Change in Paradigms in Understanding Business processes
Business processes are and must be subject to constant change so that companies can seize the competitive opportunities presented to them. Business models were once carved in stone but they can be swept away today by the howling winds of competition—unless they are adapted, changed or completely redone. As companies continuously evaluate their own business models, part of that effort is to constantly adapt their IT. Companies cannot have information architecture that is simpler than their business model. The IT architecture of a company must strengthen the crucial functions within a company, such as sales, for example.
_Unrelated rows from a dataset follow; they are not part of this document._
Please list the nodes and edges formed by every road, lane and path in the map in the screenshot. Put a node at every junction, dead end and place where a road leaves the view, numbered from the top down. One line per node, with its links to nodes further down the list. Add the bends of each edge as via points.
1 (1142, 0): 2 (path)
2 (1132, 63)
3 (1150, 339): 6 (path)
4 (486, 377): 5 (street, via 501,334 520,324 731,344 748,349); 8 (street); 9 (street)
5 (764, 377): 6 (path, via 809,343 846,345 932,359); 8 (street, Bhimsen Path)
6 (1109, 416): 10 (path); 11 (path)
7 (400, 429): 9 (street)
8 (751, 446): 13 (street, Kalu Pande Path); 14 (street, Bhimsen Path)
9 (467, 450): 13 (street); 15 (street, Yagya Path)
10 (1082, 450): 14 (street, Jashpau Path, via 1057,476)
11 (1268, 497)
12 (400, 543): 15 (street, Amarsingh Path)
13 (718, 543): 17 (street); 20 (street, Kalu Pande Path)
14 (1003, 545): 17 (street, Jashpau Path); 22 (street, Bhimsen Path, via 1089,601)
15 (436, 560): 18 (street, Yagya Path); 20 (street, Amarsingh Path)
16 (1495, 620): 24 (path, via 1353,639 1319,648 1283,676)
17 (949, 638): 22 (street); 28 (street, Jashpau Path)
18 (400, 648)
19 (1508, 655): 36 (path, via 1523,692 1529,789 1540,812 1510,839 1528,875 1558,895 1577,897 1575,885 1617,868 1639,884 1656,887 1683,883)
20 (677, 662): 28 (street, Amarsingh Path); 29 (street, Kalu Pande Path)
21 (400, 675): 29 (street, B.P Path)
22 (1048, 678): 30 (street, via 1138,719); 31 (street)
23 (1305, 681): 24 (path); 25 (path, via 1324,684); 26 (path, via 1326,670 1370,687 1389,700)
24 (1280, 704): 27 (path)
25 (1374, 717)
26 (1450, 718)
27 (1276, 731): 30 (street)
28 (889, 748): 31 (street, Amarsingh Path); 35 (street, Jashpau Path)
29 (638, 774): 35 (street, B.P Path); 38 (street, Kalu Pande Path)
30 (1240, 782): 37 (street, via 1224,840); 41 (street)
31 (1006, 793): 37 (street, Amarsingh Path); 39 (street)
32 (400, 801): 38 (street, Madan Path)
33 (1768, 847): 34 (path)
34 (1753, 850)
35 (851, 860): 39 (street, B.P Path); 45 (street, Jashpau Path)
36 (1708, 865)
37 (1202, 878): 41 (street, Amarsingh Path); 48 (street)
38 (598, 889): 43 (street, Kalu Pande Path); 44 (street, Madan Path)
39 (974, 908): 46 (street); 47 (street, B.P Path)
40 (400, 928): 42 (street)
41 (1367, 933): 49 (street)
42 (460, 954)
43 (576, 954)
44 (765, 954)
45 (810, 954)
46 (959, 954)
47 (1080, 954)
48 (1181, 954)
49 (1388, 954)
The Benefit to Customers Counts
The need to examine IT solutions as processes in the context of a company’s business model is driven by a force that increasingly shapes our economy: the struggle to benefit customers.
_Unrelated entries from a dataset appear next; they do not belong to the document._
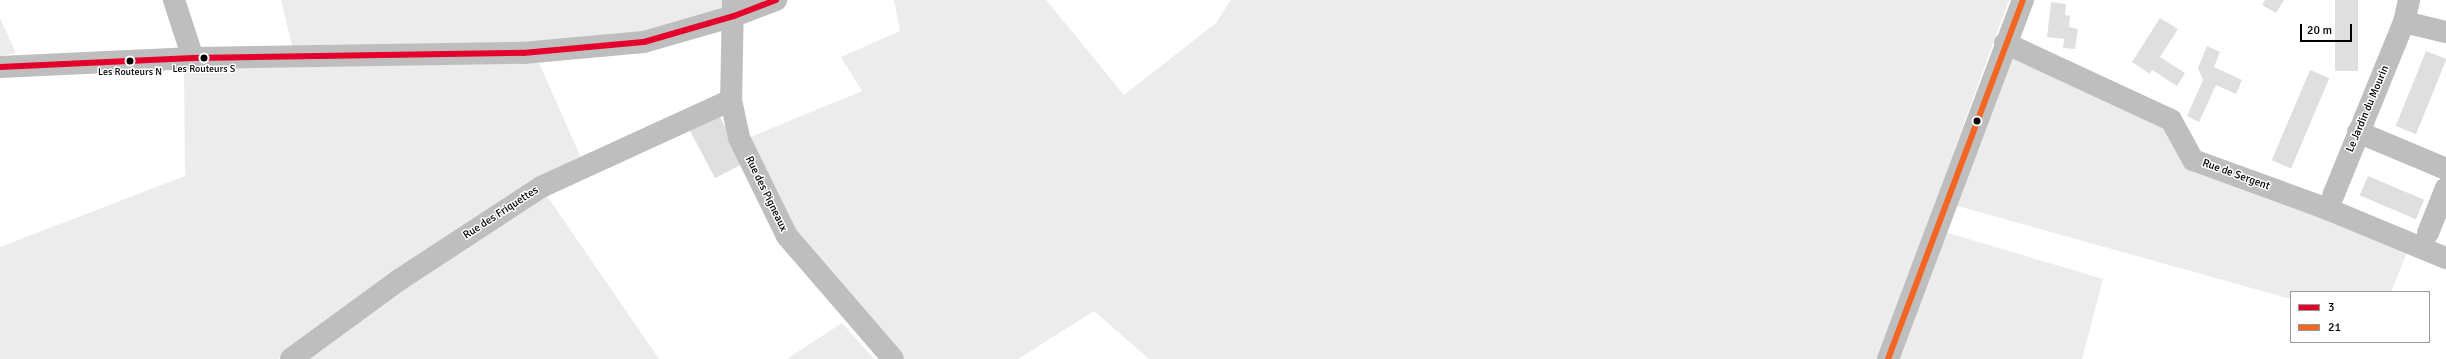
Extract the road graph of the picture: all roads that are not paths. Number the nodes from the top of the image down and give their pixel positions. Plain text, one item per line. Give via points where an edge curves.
1 (174, 0) edge
2 (776, 0) edge
3 (2023, 0) edge
4 (2409, 0) edge
5 (733, 8) edge
6 (2404, 22) junction
7 (2446, 32) edge
8 (2005, 43) junction
9 (193, 58) junction
10 (0, 67) edge
11 (730, 100) junction
12 (2358, 132) junction
13 (2446, 169) edge
14 (2446, 188) edge
15 (2333, 196) dead end
16 (2428, 233) dead end
17 (2446, 258) edge
18 (291, 359) edge
19 (893, 359) edge
20 (1888, 359) edge

1 - 9 street
2 - 5 street
3 - 8 street
4 - 6 street, Le Jardin du Mourin
5 - 9 street via 644,42 523,54
5 - 11 street, Rue des Pigneaux
6 - 7 street
6 - 12 street, Le Jardin du Mourin
8 - 17 street, Rue de Sergent via 2171,120 2193,160 2325,208
8 - 20 street
9 - 10 street
11 - 18 street, Rue des Friquettes via 541,187 399,280
11 - 19 street, Rue des Pigneaux via 739,138 787,236
12 - 13 street
12 - 15 street, Le Jardin du Mourin
14 - 16 street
In highly competitive markets, internal streamlining and increased efficiency are naturally indispensable. However, the crucial factor is to take the lead in the competition to create benefits for customers. Winning over new customers is known to be much more expensive—in certain industries many times more expensive—than maintaining bonds with an existing clientele. That is why companies give clear priority to gearing their business processes to providing their customers with optimum service and to building customer loyalty with corresponding programs and sales promotion activities. IT plays a key part in these efforts. It allows customer requests and preferences to be recorded as accurately as possible and used as a basis for giving customers the best possible service.
The catchword of “one-to-one” marketing, the ideal form of customer communication, has been a promise for a long time. Individualized customer communication is becoming a reality thanks to increasingly differentiated and intelligent IT applications. And therein lie the decisive competitive advantages today in more and more industries.
With the success story of the consumer paradigm, customers have become timid creatures. Their requirements, their wishes, their behavior define and change business processes to an ever-greater degree. A company providing the right IT support that constantly helps to develop processes and ascertain needs will fare well in competition. Without an appropriate IT base, customer relationship management (CRM) usually remains an empty promise.